Chapter 1
The sweat began, as always, in my palms. It was 11:00 a.m. on Friday, June 13, and my drippy hands had now existed, ex utero, for precisely sixteen years and five hours. I wiped my palms on my tank top and smiled weakly at the driving evaluator.
Honestly? I wanted a driver's license about as much as I wanted to join an ashram in Tibet and be forced to greet the dawn every morning in a state of spiritual enlightenment. That is to say, not at all. It's not that I didn't understand the need to drive. I had waited for enough rides and walked home from enough bus stops to understand the allure of climate-controlled motion. And I certainly didn't mind being in a car with someone else driving. It's really what happened when I held the steering wheel that was a problem. At this exact moment, I could feel the points of my fingers burning against the wheel, an epicenter for all the queasiness and sweat flooding my body.

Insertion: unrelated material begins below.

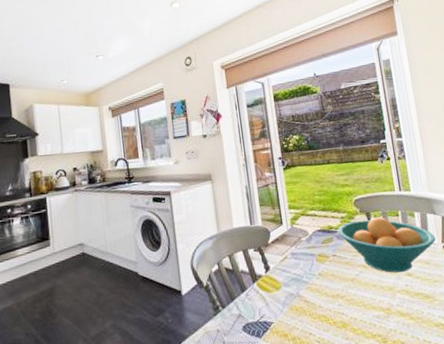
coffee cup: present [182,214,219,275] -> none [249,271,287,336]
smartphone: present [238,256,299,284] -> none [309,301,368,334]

Deep breaths were proving radically unhelpful.
The examiner's squeaky voice interrupted my daymare.
"Reverse," she said. She had on a "Doris" name tag and the sort of tight gray curls that involve sleeping on a scalpful of foam curlers. She looked like the kind of person who would complain, after winning a day at a spa, about the quality of her seaweed wrap. With another nervous smile, I slipped the Honda from Park to R and lightly touched the gas pedal.
The car whirled out of the parking space. Reflexively, I smashed on the brakes, and the Honda bounced into position. Doris, who presumably had endured plenty of rough reversals in her career, bobbed her sausage curls and made a conspicuous mark on her pad.
"You're facing the wrong way," she said, oozing displeasure.
"Huh?" I responded articulately.
"This is a one-way aisle. You're going the wrong way."
My newly dry palms began to moisten themselves again. I reparked, carefully, and reversed again.
More teenagers die in car accidents than by anything else every year, including alcohol poisoning or general humiliation. I don't understand why we continue to insist that it is socially advantageous for people with undeveloped frontal lobes and overeager physical reflexes to be in control of what is basically a metallic, earthbound Death Star.
Doris continued to make small marks on her pad as she directed me down to the main road. I'd driven on Skyland Boulevard before and been just fine, but suddenly, at this precise moment, it looked like the Autobahn. Biting my lip, I turned into the appropriate, far-right lane. I wondered how Doris would react if I put on the radio to help me relax. Gas pedal. Rearview check. Breathe. Count pounding heartbeats. More gas. This was OK. Really. Like Gloria Gaynor, I would survive.
"You missed the turn," Doris said loudly.
I pushed down on the brake pedal. "What?"
"Don't brake!" Doris ordered. The car behind us honked loudly and swerved.
My foot reached for the gas pedal again. I could feel a tremendous nauseous wave curdling over me.
To my knowledge, I was the only person at my high school who did not anticipate my sixteenth birthday with excessive glee. This single fact suggested that it was entirely possible that I had some kind of irrevocable birth defect. Probably, the adventure portion of my genetic code had mutated into dorkiness during the months my mother spent reading Jane Austen during her pregnancy.
"Didn't you hear me telling you to turn?" Doris's curls were wagging in indignation. I concentrated on not puking all over the windshield. Aside from being humiliating, that would dangerously impair visibility.
"No," I whispered.
"I said it four times."
"Oh."
My foot was still tapping the gas pedal in great, shivery jumps.
"Maybe I should pull over," I said, glancing at Doris.
Signaling like a far more in-control driver, I moved onto the shoulder of the road and sat there for a second, the sweat streaming down my neck, willing the nausea to subside. It didn't.
"Excuse me," I said to Doris, and opened the door. Leaning as far away from the Honda as possible, I started retching and heaving. The sickness seemed to last forever. When it was over, I leaned back against the car seat.
The word mortified comes from the Latin, mors, mortis—meaning "death." Never had I been more mortified, in the actual deadly sense of the word. It would have been marginally preferable had I truly croaked during my driving test, which would at least have spared me explaining the current catastrophe.
"Maybe I should forget about taking the test," I whispered.
"Honey," Doris said tartly, "you've already failed."